## Your goal
Among the entries below, only the lines starting at the one with "8: (613, 16, 2.01)" and ending at the one with "35: (543, 350, 2.38)", both included, are to be printed exactly.

## Provided data

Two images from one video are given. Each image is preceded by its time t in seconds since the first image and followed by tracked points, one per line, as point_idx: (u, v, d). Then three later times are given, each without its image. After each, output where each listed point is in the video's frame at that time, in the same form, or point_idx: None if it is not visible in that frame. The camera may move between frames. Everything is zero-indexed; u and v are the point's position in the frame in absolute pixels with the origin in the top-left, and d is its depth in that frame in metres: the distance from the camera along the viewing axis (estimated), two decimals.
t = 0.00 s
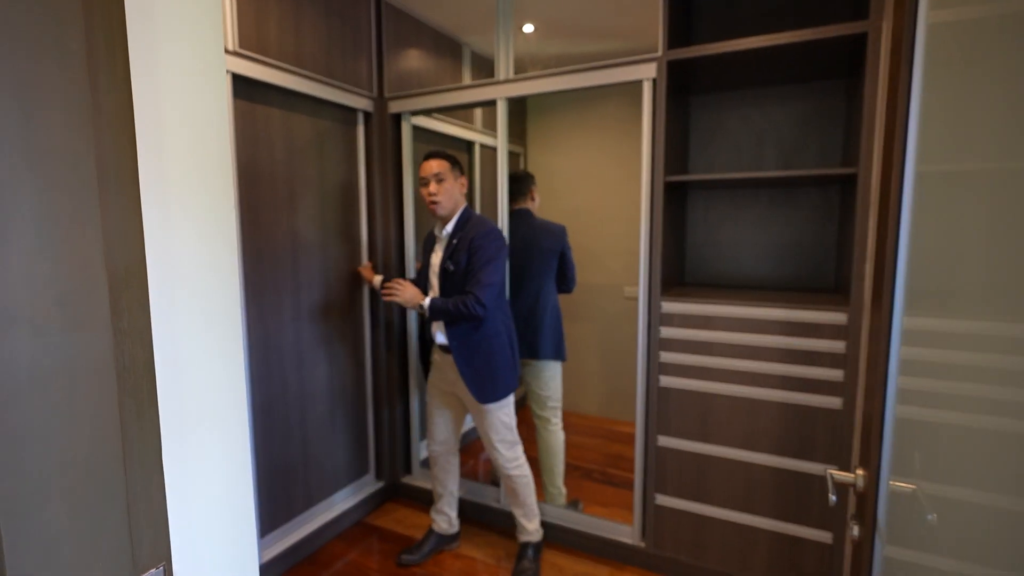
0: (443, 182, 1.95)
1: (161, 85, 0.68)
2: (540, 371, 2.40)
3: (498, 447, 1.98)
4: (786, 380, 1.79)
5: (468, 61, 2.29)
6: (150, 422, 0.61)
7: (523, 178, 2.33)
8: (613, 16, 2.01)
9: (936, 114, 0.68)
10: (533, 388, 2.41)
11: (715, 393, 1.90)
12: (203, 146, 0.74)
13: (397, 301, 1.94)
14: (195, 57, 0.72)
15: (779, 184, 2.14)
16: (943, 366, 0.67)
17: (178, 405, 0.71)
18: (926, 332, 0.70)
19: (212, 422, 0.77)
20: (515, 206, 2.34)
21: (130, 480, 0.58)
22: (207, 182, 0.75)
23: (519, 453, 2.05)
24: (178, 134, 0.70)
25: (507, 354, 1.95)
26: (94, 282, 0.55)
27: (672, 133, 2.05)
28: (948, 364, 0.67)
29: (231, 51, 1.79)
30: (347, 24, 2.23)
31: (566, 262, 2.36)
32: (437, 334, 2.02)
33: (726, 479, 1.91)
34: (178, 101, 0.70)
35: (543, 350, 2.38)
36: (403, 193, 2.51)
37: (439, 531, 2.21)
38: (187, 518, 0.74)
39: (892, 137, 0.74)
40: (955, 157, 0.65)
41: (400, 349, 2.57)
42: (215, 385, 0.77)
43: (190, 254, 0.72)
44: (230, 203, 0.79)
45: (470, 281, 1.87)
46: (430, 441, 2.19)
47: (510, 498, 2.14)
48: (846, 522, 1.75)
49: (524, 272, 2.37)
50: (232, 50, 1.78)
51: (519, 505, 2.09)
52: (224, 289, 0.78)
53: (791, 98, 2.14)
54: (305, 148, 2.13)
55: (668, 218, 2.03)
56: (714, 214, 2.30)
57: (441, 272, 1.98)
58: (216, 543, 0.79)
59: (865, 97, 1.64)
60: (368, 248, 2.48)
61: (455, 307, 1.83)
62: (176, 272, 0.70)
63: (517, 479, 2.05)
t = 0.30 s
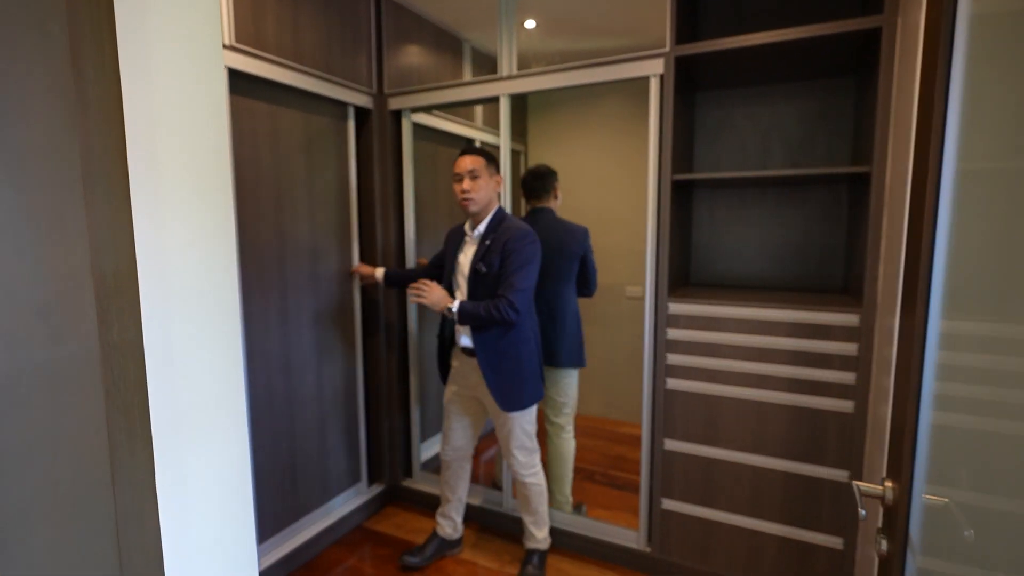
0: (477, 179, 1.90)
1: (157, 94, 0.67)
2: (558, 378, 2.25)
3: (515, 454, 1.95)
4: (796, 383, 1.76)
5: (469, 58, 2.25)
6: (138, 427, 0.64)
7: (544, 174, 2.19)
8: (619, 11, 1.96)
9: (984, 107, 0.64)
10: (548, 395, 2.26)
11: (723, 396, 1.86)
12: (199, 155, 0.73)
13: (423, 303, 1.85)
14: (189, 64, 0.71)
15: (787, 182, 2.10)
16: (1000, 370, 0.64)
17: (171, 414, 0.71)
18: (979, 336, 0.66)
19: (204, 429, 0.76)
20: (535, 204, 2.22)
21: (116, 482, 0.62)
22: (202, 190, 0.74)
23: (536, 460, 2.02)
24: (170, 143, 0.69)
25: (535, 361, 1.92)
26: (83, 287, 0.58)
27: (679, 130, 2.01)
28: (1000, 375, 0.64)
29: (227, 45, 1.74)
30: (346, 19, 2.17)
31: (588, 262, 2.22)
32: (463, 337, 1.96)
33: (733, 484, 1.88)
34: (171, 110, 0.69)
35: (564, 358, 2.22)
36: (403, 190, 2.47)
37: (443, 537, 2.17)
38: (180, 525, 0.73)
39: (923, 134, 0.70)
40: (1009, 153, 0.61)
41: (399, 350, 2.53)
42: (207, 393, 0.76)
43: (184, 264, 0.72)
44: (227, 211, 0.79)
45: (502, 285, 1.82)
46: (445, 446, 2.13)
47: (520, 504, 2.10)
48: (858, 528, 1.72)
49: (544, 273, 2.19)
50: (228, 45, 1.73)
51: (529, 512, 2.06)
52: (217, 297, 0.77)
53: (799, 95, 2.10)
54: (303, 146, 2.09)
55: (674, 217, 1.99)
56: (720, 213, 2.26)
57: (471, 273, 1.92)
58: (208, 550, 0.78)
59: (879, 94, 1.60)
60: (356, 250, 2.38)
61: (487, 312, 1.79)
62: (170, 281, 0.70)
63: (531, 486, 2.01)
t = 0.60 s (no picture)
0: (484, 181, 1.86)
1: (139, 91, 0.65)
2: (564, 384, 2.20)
3: (528, 454, 1.94)
4: (797, 384, 1.74)
5: (466, 57, 2.22)
6: (115, 434, 0.62)
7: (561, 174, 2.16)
8: (618, 9, 1.94)
9: (998, 104, 0.62)
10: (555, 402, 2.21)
11: (722, 397, 1.84)
12: (183, 156, 0.71)
13: (442, 313, 1.76)
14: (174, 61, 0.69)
15: (788, 181, 2.08)
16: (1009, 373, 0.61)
17: (154, 421, 0.69)
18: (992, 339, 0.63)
19: (191, 432, 0.74)
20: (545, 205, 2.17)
21: (91, 494, 0.59)
22: (186, 191, 0.72)
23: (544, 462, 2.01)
24: (151, 144, 0.67)
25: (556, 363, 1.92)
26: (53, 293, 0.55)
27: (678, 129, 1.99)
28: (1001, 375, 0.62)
29: (220, 42, 1.71)
30: (341, 16, 2.15)
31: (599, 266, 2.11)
32: (482, 340, 1.91)
33: (733, 486, 1.86)
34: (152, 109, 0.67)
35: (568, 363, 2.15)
36: (400, 189, 2.43)
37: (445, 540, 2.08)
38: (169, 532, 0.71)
39: (936, 132, 0.68)
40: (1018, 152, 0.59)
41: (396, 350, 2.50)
42: (194, 399, 0.74)
43: (165, 268, 0.69)
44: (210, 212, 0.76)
45: (525, 288, 1.79)
46: (459, 450, 2.03)
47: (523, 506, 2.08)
48: (859, 531, 1.70)
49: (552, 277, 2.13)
50: (220, 42, 1.70)
51: (531, 516, 2.03)
52: (204, 300, 0.75)
53: (800, 94, 2.08)
54: (299, 144, 2.05)
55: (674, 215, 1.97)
56: (720, 213, 2.24)
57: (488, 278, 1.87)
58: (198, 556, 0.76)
59: (881, 93, 1.58)
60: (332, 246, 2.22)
61: (517, 317, 1.76)
62: (150, 285, 0.67)
63: (535, 490, 1.99)
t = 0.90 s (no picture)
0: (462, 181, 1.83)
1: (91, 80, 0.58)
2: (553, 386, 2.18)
3: (522, 456, 1.93)
4: (789, 385, 1.73)
5: (458, 54, 2.19)
6: (65, 449, 0.57)
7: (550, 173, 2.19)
8: (609, 6, 1.92)
9: (988, 101, 0.60)
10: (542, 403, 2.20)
11: (713, 398, 1.83)
12: (144, 152, 0.64)
13: (440, 326, 1.71)
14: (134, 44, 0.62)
15: (781, 180, 2.06)
16: (995, 372, 0.60)
17: (112, 444, 0.62)
18: (981, 340, 0.62)
19: (160, 451, 0.68)
20: (535, 204, 2.18)
21: (34, 513, 0.55)
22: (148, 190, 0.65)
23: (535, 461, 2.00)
24: (108, 139, 0.60)
25: (548, 362, 1.92)
26: None
27: (670, 127, 1.97)
28: (993, 377, 0.60)
29: (204, 37, 1.68)
30: (330, 13, 2.12)
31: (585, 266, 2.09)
32: (475, 342, 1.88)
33: (725, 487, 1.85)
34: (107, 99, 0.60)
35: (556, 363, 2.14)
36: (390, 188, 2.41)
37: (437, 545, 2.07)
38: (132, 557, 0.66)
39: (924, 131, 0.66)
40: (1007, 152, 0.57)
41: (388, 350, 2.48)
42: (161, 417, 0.68)
43: (124, 277, 0.62)
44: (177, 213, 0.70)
45: (524, 289, 1.79)
46: (448, 457, 2.00)
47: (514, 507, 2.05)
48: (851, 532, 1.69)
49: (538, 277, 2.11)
50: (204, 38, 1.67)
51: (523, 516, 2.01)
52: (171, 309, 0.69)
53: (792, 93, 2.07)
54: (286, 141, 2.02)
55: (665, 214, 1.95)
56: (713, 212, 2.23)
57: (480, 283, 1.83)
58: None
59: (874, 91, 1.56)
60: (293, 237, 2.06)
61: (521, 320, 1.74)
62: (110, 286, 0.61)
63: (527, 491, 1.97)
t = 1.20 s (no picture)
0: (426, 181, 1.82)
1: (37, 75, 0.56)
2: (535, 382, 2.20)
3: (503, 457, 1.91)
4: (779, 385, 1.72)
5: (449, 50, 2.15)
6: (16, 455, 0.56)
7: (532, 171, 2.18)
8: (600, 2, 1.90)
9: (972, 95, 0.58)
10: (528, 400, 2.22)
11: (704, 398, 1.82)
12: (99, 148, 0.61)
13: (419, 330, 1.69)
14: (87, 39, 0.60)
15: (773, 178, 2.05)
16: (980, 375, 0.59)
17: (66, 454, 0.60)
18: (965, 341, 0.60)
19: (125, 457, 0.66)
20: (517, 201, 2.17)
21: None
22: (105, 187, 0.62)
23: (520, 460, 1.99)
24: (57, 135, 0.57)
25: (526, 359, 1.92)
26: None
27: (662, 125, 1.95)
28: (975, 380, 0.59)
29: (188, 31, 1.65)
30: (319, 8, 2.10)
31: (566, 264, 2.11)
32: (453, 342, 1.86)
33: (715, 488, 1.84)
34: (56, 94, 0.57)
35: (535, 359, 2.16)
36: (380, 186, 2.38)
37: (428, 547, 2.08)
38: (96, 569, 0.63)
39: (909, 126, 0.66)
40: (993, 150, 0.56)
41: (378, 350, 2.45)
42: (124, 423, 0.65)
43: (78, 278, 0.60)
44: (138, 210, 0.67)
45: (500, 289, 1.77)
46: (430, 458, 2.01)
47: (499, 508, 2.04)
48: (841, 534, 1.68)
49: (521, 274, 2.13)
50: (188, 33, 1.64)
51: (509, 516, 2.00)
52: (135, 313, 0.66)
53: (784, 90, 2.06)
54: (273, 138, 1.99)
55: (656, 212, 1.93)
56: (705, 211, 2.21)
57: (455, 283, 1.81)
58: None
59: (865, 89, 1.55)
60: (252, 223, 1.91)
61: (500, 320, 1.73)
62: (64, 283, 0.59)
63: (512, 490, 1.96)
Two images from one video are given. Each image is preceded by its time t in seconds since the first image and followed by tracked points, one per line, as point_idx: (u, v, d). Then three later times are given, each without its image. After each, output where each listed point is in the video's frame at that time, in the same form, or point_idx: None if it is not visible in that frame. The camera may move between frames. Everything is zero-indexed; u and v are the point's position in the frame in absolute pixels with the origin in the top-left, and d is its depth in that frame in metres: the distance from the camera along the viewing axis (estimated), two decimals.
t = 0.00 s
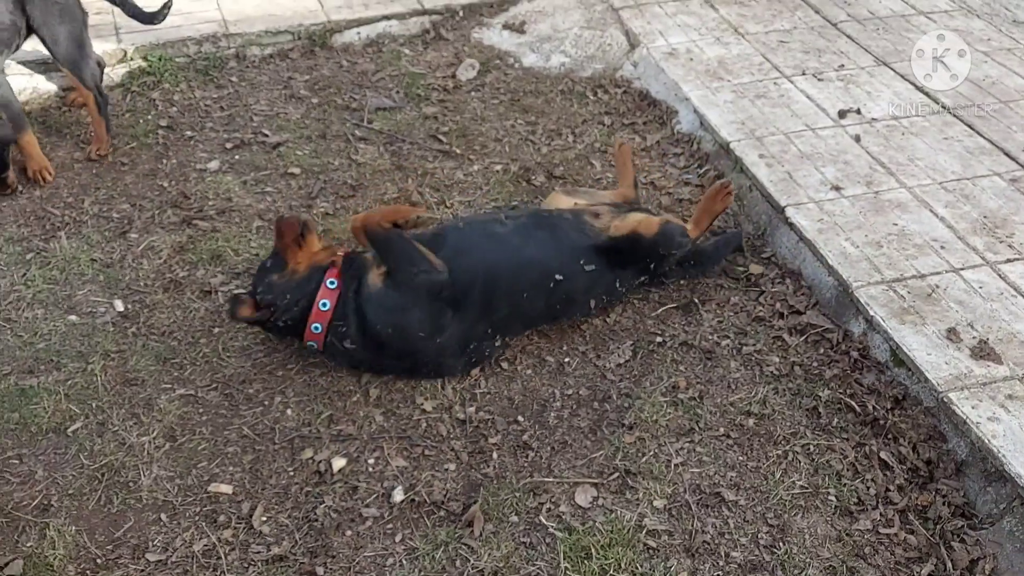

## Response to this exercise
8: (613, 16, 2.01)
9: (936, 114, 0.68)
10: (533, 388, 2.41)
11: (715, 393, 1.90)
12: (203, 146, 0.74)
13: (397, 301, 1.94)
14: (195, 57, 0.72)
15: (779, 184, 2.14)
16: (943, 366, 0.67)
17: (178, 405, 0.71)
18: (926, 332, 0.70)
19: (212, 422, 0.77)
20: (515, 206, 2.34)
21: (130, 480, 0.58)
22: (207, 182, 0.75)
23: (519, 453, 2.05)
24: (178, 134, 0.70)
25: (507, 354, 1.95)
26: (94, 282, 0.55)
27: (672, 133, 2.05)
28: (948, 364, 0.67)
29: (231, 51, 1.79)
30: (347, 24, 2.23)
31: (566, 262, 2.36)
32: (437, 334, 2.02)
33: (726, 479, 1.91)
34: (178, 101, 0.70)
35: (543, 350, 2.38)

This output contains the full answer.